The keyword type is used only as a synonymous of an existing type, maybe this is what you are looking for
newtype Expr2 a r = In { out :: (ExprF a r)} deriving Functor
I am trying to write my own foldMap function as an excersice to learn Haskell
Currently it looks like this
class Functor f => Foldable f where
fold :: Monoid m => f m -> m
foldMap :: Monoid m => (a -> m) -> f a -> m
foldMap g a = fold (<>) mempty (fmap g a)
However when compiling it it gives the following error
Could not deduce (Monoid ((f m -> m) -> fm -> m)) arising from use of 'fold'
from the context (Foldable f) bound by the class declaration for 'Foldable' at (file location)
or from (Monoid m) bound by the type signature for foldMap :: Monoid m => (a -> m) -> f a -> m at (file location
In the expression fold (<>) mempty (fmap g a)
In an equation for 'foldMap':
foldMap g a = fold (<>) mempty (fmap g a)
I can't figure out what the compiler is trying to tell me with this error, can anyone tell me what goes wrong with my foldMap?
Maybe we should do an answer with the actual solution:
I hope it's now clear, that this is a possible definition:
class Functor f => Foldable f where
fold :: Monoid m => f m -> m
foldMap :: Monoid m => (a -> m) -> f a -> m
foldMap g a = fold $ fmap g a
follow the types
Andrew and Lee already gave you a high level explanation but maybe I can give you another view on it:
Let's just follow the types to oget to this answer:
We want a function f a -> m where m is a monoid and f is a functor. In addition we have a function g :: a -> m we can use to get from some a into the monoid - nice.
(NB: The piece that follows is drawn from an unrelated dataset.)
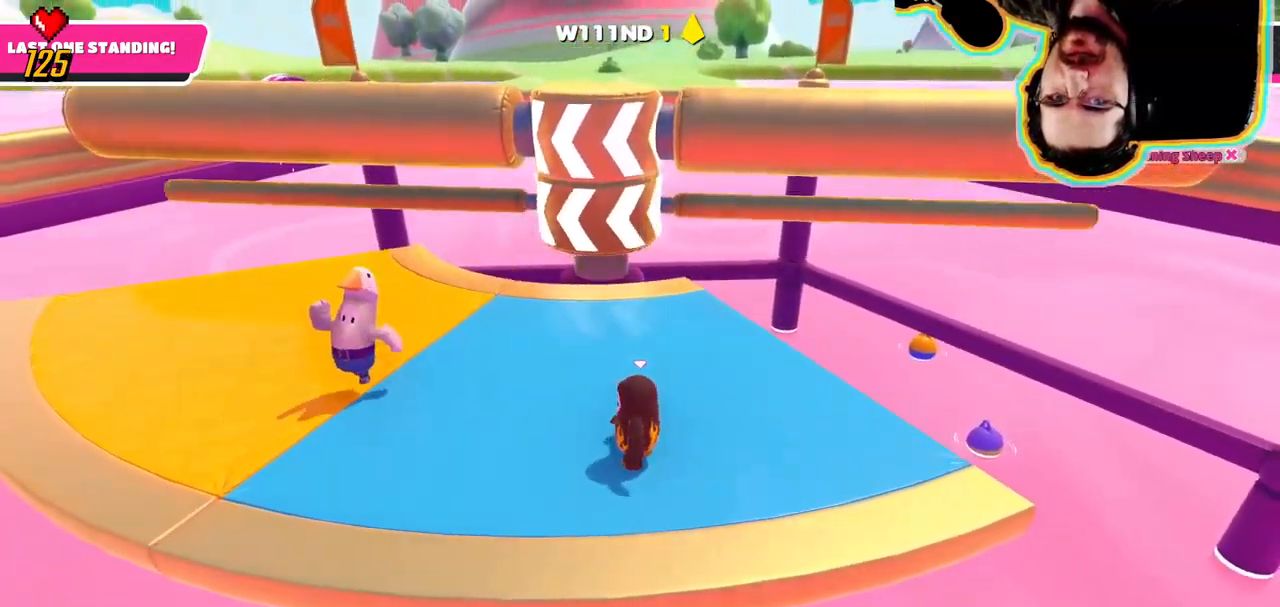
{"dt_ms": 1000, "buttons": [], "left_stick": "center", "right_stick": "center"}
Now we get some additional functions:
fold :: f m -> m from our own class
fmap :: (a -> b) -> f a -> f b from the Functor f
Ok we need f a -> m now if only the a would be an m then we could use fold ... dang.
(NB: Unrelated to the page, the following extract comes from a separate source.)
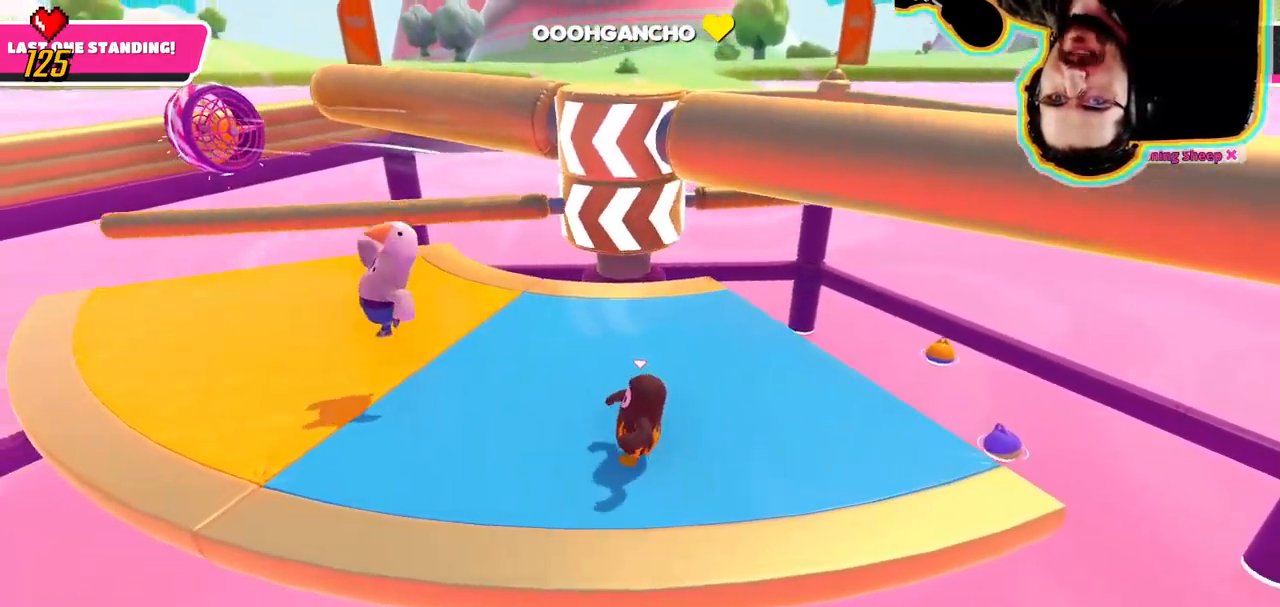
{"dt_ms": 500, "buttons": ["CROSS"], "left_stick": "left", "right_stick": "center", "button_events": [[300, "CROSS", "down"]]}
But wait: we can make a a into a m using g- but the a is packed into f ... dang.
Oh wait: we can make a f a into a f m using fmap .... ding-ding-ding
So let's do it:
make f a into f m: fmap g a
use fold on it: fold (fmap g a)
or using $:
foldMap g a = fold $ fmap g a
example
Let's get something so we can try:
module Foldable where
import Data.Monoid
class Functor f => Foldable f where
fold :: Monoid m => f m -> m
foldMap :: Monoid m => (a -> m) -> f a -> m
foldMap g a = fold $ fmap g a
instance Foldable [] where
fold [] = mempty
fold (x:xs) = mappend x (fold xs)
here is a simple example using this with Sum and [1..4]:
λ> foldMap Sum [1..4]
Sum {getSum = 10}
which seems fine to me.
A Monoid has two functions, mappend and mempty, and you can use (<>) in place of mappend.
Typeclasses work because the compiler inserts the appropriate definition for the function depending on the types of the data, so (happily) there's no need to pass around the function in question.
The mistake you've made is to unnecessarily pass the Monoid functions you're using in.
For example, if I defined a function to test if something was in a list like this:
isin :: Eq a => a -> [a] -> Bool
isin equalityFunction a list = any (equalityFunction a) list
I'd have unnecessarily tried to pass the equalityFunction as an argument, and the type signature doesn't match it.
Instead I should define
isin :: Eq a => a -> [a] -> Bool
isin a list = any (== a) list
using the standard name for the equality function as defined in the Eq typeclass.
Similarly, you neither need nor should pass the (<>) or empty arguments.